Here is another recipe I can claim as my own. Those I have shared it with have all really enjoyed it. It's great to bring to a pot luck. Put the skewers in a resealable container and the dip in a covered round container, transport in a cooler, and remove the lids to serve.
Individual Mozzerella Caprese
Mini fresh mozzerella balls (Sam's sells this in the 1 lb. container) Grape Tomatoes Fresh basil leaves Bamboo Skewers Balsamic Reduction for Mozzerella Caprese (recipe follows)
On each skewer, thread a grape tomato, a basil leaf, a mozzerella ball (you may want to cut each ball in half), another basil leaf and another grape tomato. Put these on a platter around a bowl of the Balsamic Reduction for dipping.
You can also julienne up some prosciutto and thread one strip on each toothpick around the other ingredients.
Balsamic Reduction for Mozzarella Caprese (This was shared by Kate, on AOL)

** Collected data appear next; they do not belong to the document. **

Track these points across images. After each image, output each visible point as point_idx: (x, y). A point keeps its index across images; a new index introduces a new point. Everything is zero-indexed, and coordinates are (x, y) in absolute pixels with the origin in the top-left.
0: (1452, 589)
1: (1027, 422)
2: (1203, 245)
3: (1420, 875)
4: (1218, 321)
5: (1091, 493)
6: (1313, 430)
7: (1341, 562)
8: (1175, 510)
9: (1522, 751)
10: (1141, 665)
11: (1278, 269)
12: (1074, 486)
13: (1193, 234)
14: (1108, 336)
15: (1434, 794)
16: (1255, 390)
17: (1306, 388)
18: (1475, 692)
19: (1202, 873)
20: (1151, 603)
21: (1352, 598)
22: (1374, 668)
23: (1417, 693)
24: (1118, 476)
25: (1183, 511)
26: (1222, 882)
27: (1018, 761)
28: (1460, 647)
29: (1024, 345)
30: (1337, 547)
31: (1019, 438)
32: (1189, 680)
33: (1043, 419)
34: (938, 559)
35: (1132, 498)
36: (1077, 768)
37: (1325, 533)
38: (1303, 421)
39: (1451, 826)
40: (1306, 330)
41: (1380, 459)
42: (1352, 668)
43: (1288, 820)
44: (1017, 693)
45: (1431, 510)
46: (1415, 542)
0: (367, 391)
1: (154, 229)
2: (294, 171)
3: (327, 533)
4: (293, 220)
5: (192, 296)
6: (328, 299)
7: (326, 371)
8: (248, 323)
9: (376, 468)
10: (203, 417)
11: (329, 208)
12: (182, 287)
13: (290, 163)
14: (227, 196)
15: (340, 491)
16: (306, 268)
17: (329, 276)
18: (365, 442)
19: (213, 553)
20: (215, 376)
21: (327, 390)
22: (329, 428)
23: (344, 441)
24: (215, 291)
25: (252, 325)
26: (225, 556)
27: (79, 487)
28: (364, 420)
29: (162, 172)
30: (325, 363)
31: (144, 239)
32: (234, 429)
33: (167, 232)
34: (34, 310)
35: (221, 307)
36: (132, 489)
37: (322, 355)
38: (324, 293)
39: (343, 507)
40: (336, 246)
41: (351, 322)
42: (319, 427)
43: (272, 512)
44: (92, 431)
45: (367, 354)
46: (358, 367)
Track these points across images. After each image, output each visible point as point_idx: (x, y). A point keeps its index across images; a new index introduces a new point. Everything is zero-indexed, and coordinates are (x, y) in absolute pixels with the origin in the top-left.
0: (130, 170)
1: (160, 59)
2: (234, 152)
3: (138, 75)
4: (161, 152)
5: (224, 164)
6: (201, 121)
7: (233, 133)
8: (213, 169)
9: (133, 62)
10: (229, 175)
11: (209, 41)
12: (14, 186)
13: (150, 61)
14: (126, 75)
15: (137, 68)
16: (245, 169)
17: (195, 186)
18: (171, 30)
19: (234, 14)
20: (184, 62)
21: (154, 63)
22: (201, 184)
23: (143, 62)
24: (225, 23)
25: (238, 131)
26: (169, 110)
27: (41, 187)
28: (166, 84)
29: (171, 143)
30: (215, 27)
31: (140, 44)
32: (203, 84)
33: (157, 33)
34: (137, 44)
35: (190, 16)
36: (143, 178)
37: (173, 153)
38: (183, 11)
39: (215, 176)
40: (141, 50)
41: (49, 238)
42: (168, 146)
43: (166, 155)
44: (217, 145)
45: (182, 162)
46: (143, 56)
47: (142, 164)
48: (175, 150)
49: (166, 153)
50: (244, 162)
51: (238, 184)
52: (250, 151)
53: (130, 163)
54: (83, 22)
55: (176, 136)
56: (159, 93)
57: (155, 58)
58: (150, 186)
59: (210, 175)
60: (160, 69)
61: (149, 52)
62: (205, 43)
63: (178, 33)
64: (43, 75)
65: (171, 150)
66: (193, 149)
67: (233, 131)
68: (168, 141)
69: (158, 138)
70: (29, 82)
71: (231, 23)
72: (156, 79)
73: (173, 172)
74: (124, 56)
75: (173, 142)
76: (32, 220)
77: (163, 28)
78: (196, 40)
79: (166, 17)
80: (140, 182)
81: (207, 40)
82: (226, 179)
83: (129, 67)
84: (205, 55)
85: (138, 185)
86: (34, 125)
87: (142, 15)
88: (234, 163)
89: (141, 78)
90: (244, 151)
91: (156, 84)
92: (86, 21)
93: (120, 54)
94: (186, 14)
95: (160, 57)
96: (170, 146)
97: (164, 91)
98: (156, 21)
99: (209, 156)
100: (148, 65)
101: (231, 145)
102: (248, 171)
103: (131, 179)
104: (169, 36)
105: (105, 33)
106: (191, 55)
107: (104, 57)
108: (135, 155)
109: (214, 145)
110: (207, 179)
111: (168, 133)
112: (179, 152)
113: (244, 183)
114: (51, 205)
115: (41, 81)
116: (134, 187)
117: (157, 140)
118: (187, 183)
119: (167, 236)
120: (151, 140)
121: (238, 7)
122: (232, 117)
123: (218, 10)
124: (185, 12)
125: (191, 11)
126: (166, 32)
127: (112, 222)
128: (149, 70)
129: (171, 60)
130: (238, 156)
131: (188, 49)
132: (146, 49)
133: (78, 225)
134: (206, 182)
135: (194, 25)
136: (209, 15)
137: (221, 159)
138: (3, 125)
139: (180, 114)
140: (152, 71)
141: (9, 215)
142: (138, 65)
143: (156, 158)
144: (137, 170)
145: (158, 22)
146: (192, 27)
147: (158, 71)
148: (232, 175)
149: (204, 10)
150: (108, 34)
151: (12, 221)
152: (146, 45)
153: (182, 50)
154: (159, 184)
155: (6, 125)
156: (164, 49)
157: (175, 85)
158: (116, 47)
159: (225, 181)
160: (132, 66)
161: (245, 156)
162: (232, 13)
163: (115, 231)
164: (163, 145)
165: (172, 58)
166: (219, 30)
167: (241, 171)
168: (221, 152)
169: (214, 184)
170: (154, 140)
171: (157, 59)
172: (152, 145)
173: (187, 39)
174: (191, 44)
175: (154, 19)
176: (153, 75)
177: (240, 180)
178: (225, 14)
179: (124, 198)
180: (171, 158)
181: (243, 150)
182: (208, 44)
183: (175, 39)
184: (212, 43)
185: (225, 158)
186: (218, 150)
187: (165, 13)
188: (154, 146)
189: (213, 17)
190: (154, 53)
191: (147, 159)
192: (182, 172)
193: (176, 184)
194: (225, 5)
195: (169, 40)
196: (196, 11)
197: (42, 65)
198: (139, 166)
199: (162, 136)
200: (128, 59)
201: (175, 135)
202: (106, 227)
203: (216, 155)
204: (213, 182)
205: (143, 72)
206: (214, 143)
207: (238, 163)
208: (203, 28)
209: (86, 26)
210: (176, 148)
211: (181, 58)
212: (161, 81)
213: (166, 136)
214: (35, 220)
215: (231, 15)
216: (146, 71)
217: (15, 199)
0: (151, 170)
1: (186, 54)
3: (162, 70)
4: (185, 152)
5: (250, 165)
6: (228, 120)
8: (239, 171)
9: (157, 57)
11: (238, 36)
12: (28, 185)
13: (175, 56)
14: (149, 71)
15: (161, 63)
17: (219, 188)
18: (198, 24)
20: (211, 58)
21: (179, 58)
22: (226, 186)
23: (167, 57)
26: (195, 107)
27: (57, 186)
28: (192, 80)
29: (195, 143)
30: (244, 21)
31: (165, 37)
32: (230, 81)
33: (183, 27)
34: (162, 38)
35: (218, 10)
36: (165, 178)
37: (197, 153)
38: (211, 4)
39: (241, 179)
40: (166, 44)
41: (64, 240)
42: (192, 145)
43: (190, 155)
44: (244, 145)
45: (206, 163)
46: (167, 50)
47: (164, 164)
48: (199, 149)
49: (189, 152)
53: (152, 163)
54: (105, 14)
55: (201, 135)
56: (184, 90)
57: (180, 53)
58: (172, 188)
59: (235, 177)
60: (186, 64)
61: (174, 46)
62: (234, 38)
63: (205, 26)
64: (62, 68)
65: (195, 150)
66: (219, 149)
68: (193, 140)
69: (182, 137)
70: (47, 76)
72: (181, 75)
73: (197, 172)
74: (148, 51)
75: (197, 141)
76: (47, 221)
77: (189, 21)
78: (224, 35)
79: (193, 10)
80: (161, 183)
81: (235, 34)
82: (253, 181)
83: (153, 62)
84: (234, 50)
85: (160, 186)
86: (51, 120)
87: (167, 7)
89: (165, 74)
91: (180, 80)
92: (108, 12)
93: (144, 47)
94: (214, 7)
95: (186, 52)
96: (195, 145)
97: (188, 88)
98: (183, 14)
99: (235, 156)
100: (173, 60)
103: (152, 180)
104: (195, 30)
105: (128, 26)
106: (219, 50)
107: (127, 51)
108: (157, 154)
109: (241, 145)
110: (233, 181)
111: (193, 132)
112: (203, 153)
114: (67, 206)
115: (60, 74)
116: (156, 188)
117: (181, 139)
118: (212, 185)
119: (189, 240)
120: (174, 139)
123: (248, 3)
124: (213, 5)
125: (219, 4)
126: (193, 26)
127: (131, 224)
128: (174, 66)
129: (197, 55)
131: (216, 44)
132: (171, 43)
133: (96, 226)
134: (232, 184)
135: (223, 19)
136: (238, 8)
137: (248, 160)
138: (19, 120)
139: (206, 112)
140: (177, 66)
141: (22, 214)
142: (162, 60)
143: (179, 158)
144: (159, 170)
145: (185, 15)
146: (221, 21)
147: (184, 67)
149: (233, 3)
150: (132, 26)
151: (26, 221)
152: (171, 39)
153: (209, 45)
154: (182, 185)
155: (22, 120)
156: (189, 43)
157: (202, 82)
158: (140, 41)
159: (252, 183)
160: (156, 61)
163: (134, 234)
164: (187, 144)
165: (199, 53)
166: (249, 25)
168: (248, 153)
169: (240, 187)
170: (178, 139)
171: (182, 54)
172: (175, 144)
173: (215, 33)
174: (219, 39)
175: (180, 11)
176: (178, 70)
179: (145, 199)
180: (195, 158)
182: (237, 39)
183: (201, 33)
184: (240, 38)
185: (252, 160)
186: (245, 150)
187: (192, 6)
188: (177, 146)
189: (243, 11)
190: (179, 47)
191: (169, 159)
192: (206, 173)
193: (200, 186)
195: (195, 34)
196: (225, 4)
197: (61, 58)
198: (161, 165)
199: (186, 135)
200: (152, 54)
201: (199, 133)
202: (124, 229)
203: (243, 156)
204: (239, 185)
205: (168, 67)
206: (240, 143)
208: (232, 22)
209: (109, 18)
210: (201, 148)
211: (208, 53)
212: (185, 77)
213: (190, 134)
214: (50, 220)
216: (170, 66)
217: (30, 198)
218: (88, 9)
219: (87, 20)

1 bottle balsamic vinegar 1/2 cup sugar
Take the bottle of balsamic vinegar (it doesn't have to be the most expensive either) and pour it into a saucepan with about 1/2 cup of sugar. Heat, stirring constantly (he uses the back of a slotted spoon) for about 20-25 minutes until the sauce reduces to about half and coats the spoon. Don't allow to boil as the sugar will burn. You'll know when it's the right consistency when you take a little dab (about the size of a pearl) and put it on a chilled plate, and it holds it's shape pretty well. Cool and store in a covered container.